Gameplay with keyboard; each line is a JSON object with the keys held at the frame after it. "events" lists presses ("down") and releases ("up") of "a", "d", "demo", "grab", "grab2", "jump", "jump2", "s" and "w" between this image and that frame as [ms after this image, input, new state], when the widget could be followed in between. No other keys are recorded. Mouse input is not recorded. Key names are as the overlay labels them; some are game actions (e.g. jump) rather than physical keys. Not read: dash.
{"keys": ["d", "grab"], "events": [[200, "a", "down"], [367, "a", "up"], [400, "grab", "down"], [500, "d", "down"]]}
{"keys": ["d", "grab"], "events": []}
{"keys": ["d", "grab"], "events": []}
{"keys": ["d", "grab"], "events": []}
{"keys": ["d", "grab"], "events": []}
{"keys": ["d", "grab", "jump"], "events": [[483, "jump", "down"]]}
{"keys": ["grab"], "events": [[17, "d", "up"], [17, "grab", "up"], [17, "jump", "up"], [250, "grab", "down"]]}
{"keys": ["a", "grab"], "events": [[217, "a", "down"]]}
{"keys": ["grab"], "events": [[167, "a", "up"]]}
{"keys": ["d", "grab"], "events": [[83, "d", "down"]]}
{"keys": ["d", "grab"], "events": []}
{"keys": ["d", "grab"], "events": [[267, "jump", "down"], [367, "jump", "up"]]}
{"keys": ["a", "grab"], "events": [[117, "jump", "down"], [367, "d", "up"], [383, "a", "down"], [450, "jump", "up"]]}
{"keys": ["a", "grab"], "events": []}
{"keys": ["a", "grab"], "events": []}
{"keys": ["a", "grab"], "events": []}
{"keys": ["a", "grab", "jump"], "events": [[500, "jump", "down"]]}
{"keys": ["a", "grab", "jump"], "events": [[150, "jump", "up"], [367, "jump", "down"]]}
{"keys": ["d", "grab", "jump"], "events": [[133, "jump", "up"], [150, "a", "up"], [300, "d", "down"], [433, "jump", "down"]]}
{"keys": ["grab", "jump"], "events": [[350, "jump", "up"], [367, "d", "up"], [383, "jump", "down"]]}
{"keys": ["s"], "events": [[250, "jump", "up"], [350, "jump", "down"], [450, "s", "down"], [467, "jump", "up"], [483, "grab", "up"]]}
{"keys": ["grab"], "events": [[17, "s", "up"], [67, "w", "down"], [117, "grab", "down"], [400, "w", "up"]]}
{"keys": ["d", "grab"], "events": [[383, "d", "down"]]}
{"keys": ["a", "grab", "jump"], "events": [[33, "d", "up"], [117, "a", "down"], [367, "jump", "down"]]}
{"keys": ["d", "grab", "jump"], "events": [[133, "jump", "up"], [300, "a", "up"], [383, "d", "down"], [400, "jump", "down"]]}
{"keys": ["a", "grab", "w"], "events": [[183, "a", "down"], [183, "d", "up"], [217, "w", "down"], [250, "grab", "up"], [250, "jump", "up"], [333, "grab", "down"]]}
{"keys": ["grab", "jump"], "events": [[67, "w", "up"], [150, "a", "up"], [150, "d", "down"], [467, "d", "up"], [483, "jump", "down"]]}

◇ ◇ ◇ ◇ ◇

What you have to do
Whatever appears in the data above is to be set down exactly.

Worked solution
Gameplay with keyboard; each line is a JSON object with the keys held at the frame after it. "events" lists presses ("down") and releases ("up") of "a", "d", "demo", "grab", "grab2", "jump", "jump2", "s" and "w" between this image and that frame as [ms after this image, input, new state], when the widget could be followed in between. No other keys are recorded. Mouse input is not recorded. Key names are as the overlay labels them; some are game actions (e.g. jump) rather than physical keys. Not read: dash.
{"keys": ["d", "grab"], "events": [[200, "a", "down"], [367, "a", "up"], [400, "grab", "down"], [500, "d", "down"]]}
{"keys": ["d", "grab"], "events": []}
{"keys": ["d", "grab"], "events": []}
{"keys": ["d", "grab"], "events": []}
{"keys": ["d", "grab"], "events": []}
{"keys": ["d", "grab", "jump"], "events": [[483, "jump", "down"]]}
{"keys": ["grab"], "events": [[17, "d", "up"], [17, "grab", "up"], [17, "jump", "up"], [250, "grab", "down"]]}
{"keys": ["a", "grab"], "events": [[217, "a", "down"]]}
{"keys": ["grab"], "events": [[167, "a", "up"]]}
{"keys": ["d", "grab"], "events": [[83, "d", "down"]]}
{"keys": ["d", "grab"], "events": []}
{"keys": ["d", "grab"], "events": [[267, "jump", "down"], [367, "jump", "up"]]}
{"keys": ["a", "grab"], "events": [[117, "jump", "down"], [367, "d", "up"], [383, "a", "down"], [450, "jump", "up"]]}
{"keys": ["a", "grab"], "events": []}
{"keys": ["a", "grab"], "events": []}
{"keys": ["a", "grab"], "events": []}
{"keys": ["a", "grab", "jump"], "events": [[500, "jump", "down"]]}
{"keys": ["a", "grab", "jump"], "events": [[150, "jump", "up"], [367, "jump", "down"]]}
{"keys": ["d", "grab", "jump"], "events": [[133, "jump", "up"], [150, "a", "up"], [300, "d", "down"], [433, "jump", "down"]]}
{"keys": ["grab", "jump"], "events": [[350, "jump", "up"], [367, "d", "up"], [383, "jump", "down"]]}
{"keys": ["s"], "events": [[250, "jump", "up"], [350, "jump", "down"], [450, "s", "down"], [467, "jump", "up"], [483, "grab", "up"]]}
{"keys": ["grab"], "events": [[17, "s", "up"], [67, "w", "down"], [117, "grab", "down"], [400, "w", "up"]]}
{"keys": ["d", "grab"], "events": [[383, "d", "down"]]}
{"keys": ["a", "grab", "jump"], "events": [[33, "d", "up"], [117, "a", "down"], [367, "jump", "down"]]}
{"keys": ["d", "grab", "jump"], "events": [[133, "jump", "up"], [300, "a", "up"], [383, "d", "down"], [400, "jump", "down"]]}
{"keys": ["a", "grab", "w"], "events": [[183, "a", "down"], [183, "d", "up"], [217, "w", "down"], [250, "grab", "up"], [250, "jump", "up"], [333, "grab", "down"]]}
{"keys": ["grab", "jump"], "events": [[67, "w", "up"], [150, "a", "up"], [150, "d", "down"], [467, "d", "up"], [483, "jump", "down"]]}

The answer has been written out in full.